The Federal Magistrates Court of Australia (the Court) was established by the Federal Magistrates Act 1999 (the FM Act) and its jurisdiction at inception was conferred by the Federal Magistrates (Consequential Amendments) Act 1999. These Acts received royal assent on 23 December 1999. The Court is an independent federal court under the Australian Constitution.

"All past and present members of the Court, their Associates and staff should be very proud of their achievements over the last ten years and look forward to the future with confidence." CFM Pascoe

The judiciary

Ten years ago in 2000, the Court started with its original Chief Federal Magistrate, the current Chief Justice of the Family Court, the Honourable Diana Bryant and nine other Federal Magistrates. There has since been a considerable increase in the membership of the Court which currently consists of 61 judicial officers.

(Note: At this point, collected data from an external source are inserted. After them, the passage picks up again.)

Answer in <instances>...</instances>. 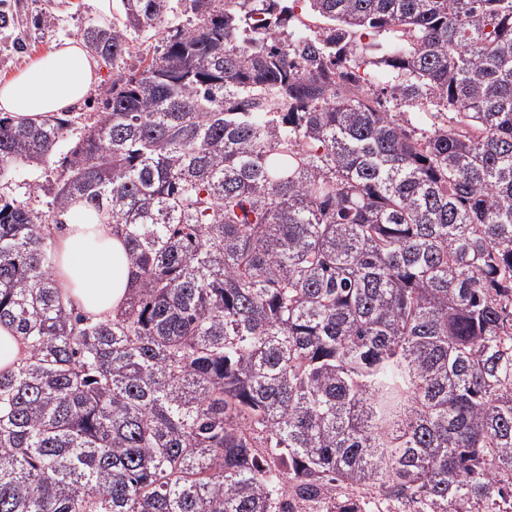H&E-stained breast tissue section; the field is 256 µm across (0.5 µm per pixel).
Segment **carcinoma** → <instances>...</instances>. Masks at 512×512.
<instances>
[{
	"instance_id": "carcinoma-1",
	"label": "carcinoma",
	"mask_w": 512,
	"mask_h": 512,
	"mask_svg": "<svg viewBox=\"0 0 512 512\" xmlns=\"http://www.w3.org/2000/svg\"><path fill=\"white\" fill-rule=\"evenodd\" d=\"M119 2L106 63L171 9ZM189 2L75 139L0 116V180L63 153L0 192V512H512V0ZM78 201L133 272L95 322ZM61 157L63 155L57 154L54 158L57 163L52 164L48 170H34L23 165L16 166L10 179L2 181V192L26 201L31 209L39 212L47 211L48 202L51 200L48 188L54 182L57 171L61 170V168H57L60 165L58 161ZM34 182H39L44 187L41 191L39 190L37 193L29 195V184ZM72 219L56 239V279L66 297L86 317H112L132 287L125 245L110 224H84V207L75 204ZM25 345L11 327L0 325V371H7L24 357Z\"/></svg>"
}]
</instances>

Some interesting facts and figures

  • As an example of the Court's expanded workload, in the Court's first full year of operation (2000-01) it received 36 435 applications. Eight years later that figure had more than doubled with 85 984 applications filed in the Court in 2008-09.
  • The balance of family law work has evolved significantly since the inception of the Federal Magistrates Court and now over 80% of all family law applications (except those filed in WA) are filed in the Federal Magistrates Court with the Family Court now dealing with appeals and the most complex family law matters.
  • In addition, the Court deals with the majority of bankruptcy applications and approximately 95% of all migration applications filed in the federal courts.
  • In its family law jurisdiction in 2008-09, the Court finalised approximately 84% of matters within 6 months and 95% of all matters were finalised within 12 months. In the Court's general federal law jurisdiction in 2008-09 the Court finalised approximately 79% of matters within 6 months and 93% within 12 months.
  • The Federal Magistrates Court regularly conducts regional circuits. Currently the Court circuits to 35 rural and regional locations throughout Australia.

The Court's wide jurisdiction

The jurisdiction of the Federal Magistrates Court has grown since its inception and currently includes family law and child support, administrative law, admiralty law, bankruptcy, copyright, human rights, industrial law, migration, privacy and trade practices. The Court shares its jurisdictions with the Family Court and the Federal Court.

General federal law

The Court has a number of specialist panels to ensure that those judicial officers sitting in particular areas of general federal law receive ongoing judicial education in those areas and can develop appropriate expertise.

The Federal Court of Australia can transfer any matter within its jurisdiction to the Federal Magistrates Court.